O conto que se segue foi escrito a partir do poema Aves Tristes de Francisco Ferreira.
Hoje,
amanheci sem-vontade. De tudo. De nada. Olhei a pilha de livros todos com um
papel marcando o ponto da leitura interrompida — ausência daquelas linhas
prenhas de fatos sem-graça. Sem-propósito. No chão, papéis amassados pela
intensa tentativa de escrever, nunca acertando o ponto da história, sem-ânimo.
Vontade de andar à toa. Sem-companhia. Desesposada. Sem-música. Sem-sol.
Sem-carro. A oficina descumpriu a promessa. Sem-fome. Café me sustenta sempre.
Vinho, às vezes. Água? Atravesso todas as ruas por que passo. Ânsia de
desaparecer numa multidão que não vislumbro. Sem-pessoas. Desmovimento. Voltar?
Sem-intenção. Imaculado-me. Procuro um tronco para me suster. Qualquer árvore
me serve. Sem-sono. Sol enfraquecido na cabeça. Assisto as primeiras estrelas.
Venta. Sem-frio. Com essa roupa? Sem-dinheiro. Ouço tímida e cúmplice a gaita
na boca do Eduardo. Bar principal. Meus ímãs. Ninguém me sonda. Entrada
triunfal, embora. Ínfima atração provoco. Sem-olhares. Preciso beber. Ou vinho.

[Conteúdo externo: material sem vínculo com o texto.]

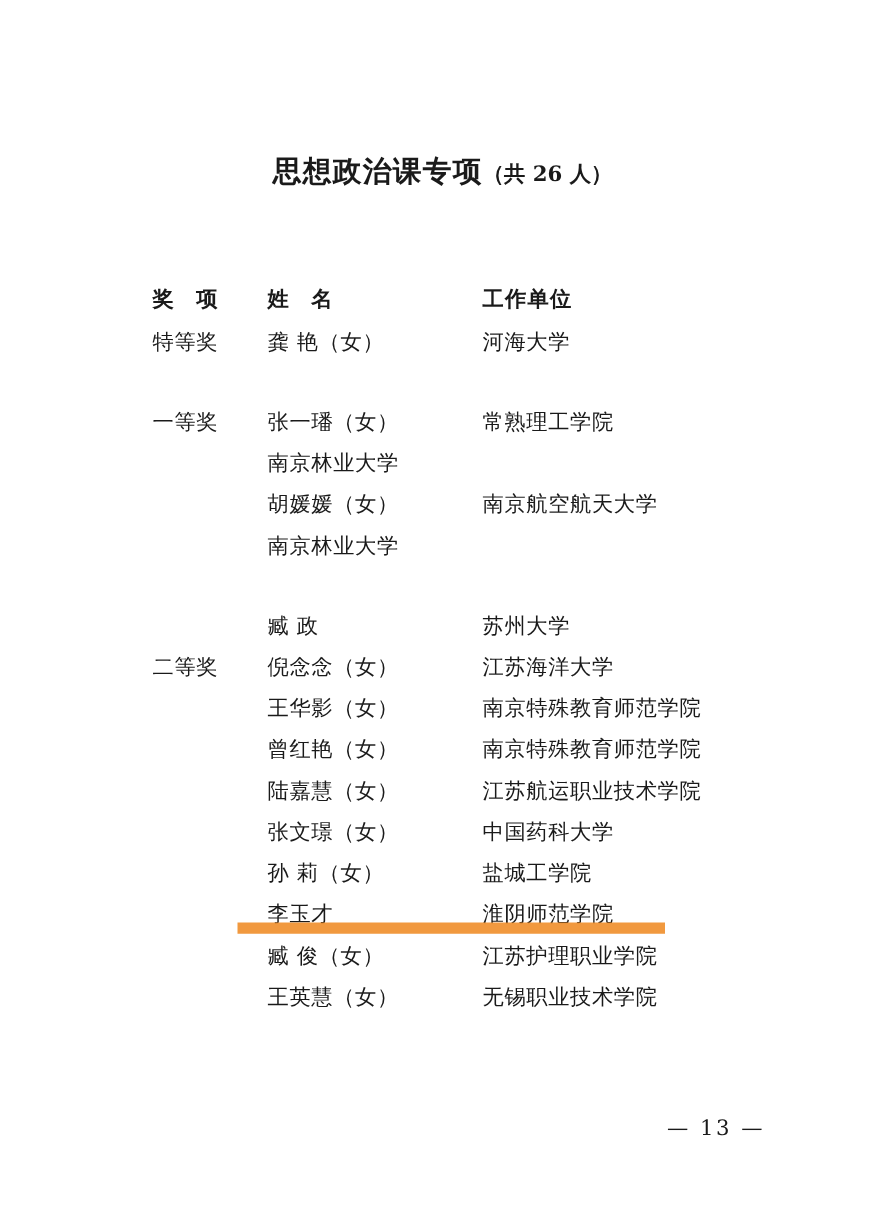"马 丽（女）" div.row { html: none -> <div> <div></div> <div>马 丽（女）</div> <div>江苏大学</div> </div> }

Ou café. Ou água. Que ninguém é capaz de me recusar. Engano-me. Despercebida.
Desperseguida. Ignorada.
Um
homem velho, gordo, fétido por-certo, feio, olha-me verdadeiro sem-interesse.
Desinibida pela sede. Descrio a mudez. Sem-perceber o papel em suas mãos. Aves
tristes, Francisco Ferreira.
— Se
você fosse banco você me emprestaria dinheiro?
— Como?
— Você
pode se fingir de banco?
— De
praça ou de moeda?
— De
moeda.
— Ah...
Pensei que quisesse se sentar. Não está cansada? Move as pernas esperançosas. Onde esteve? Aceita uma bebida?
Pergunta
mágica, útil, após enxurrada de questões. Nada respondo. Aceito a bebida,
gestual, no entanto. Qualquer. Que escolhesse. Sem-me-sentar. Como pagar a
gentileza? Próxima questão, agora, feminina.
Sinto
vergonha da calcinha manchada do azul do jeans. Ele poderia ver. Sentir nojo.
Mas ele não precisaria ver a calcinha. E se ele a quiser cheirar?
Sem-permissão.
Descontrolo
meu suor. Algures de mim. Desjustifica atitude. Nenhures. Tudo nos desunia. A
mesa de canto. O poema. A aparência desagradável de homem. Que não buscava
sexo. O desdesejo de ambos. Desatrativos. O cheiro másculo. A calcinha
manchada.
Entretanto.
Algo nos atava. A sede.
E adoto
a liberdade de não portar dinheiro. Ele me examinou, sondando minha idade. De
repente, move-se na cadeira e transmite um odor nauseabundo de esperma
represado com cueca sem-trocar e hálito vinícola e axila suada e roupa deslavada
sem-troca nunca. Eu não o suportaria penetrar-me. Torci para que ele fosse ao
banheiro, quem sabe, lá, ele pensaria em me levar para a cama, então, lavaria o
pênis na pia. Sem-vontade de o limpar. Até transaria com ele, porque eu poderia
sair correndo se não conseguisse fazê-lo gozar, que ele jamais me alcançaria.
Corro demais. Mas, e se ele não pedir pra transar comigo? Ele não parece muito
carinhoso. Já foi casado? Tem filhos? Por que saber tanto?
A água
desvirginava sua imundície. Desponta com as mãos úmidas, finalmente. Lindas
mãos machas. Elas podiam me tocar. Estiro as minhas. Decidida. Designorada.
Desejares. Olhares conluiados. Caminhamos na mesma direção. Volta à mesa, pega
o poema. Sai. Sigo-o sem-pressa de acabar.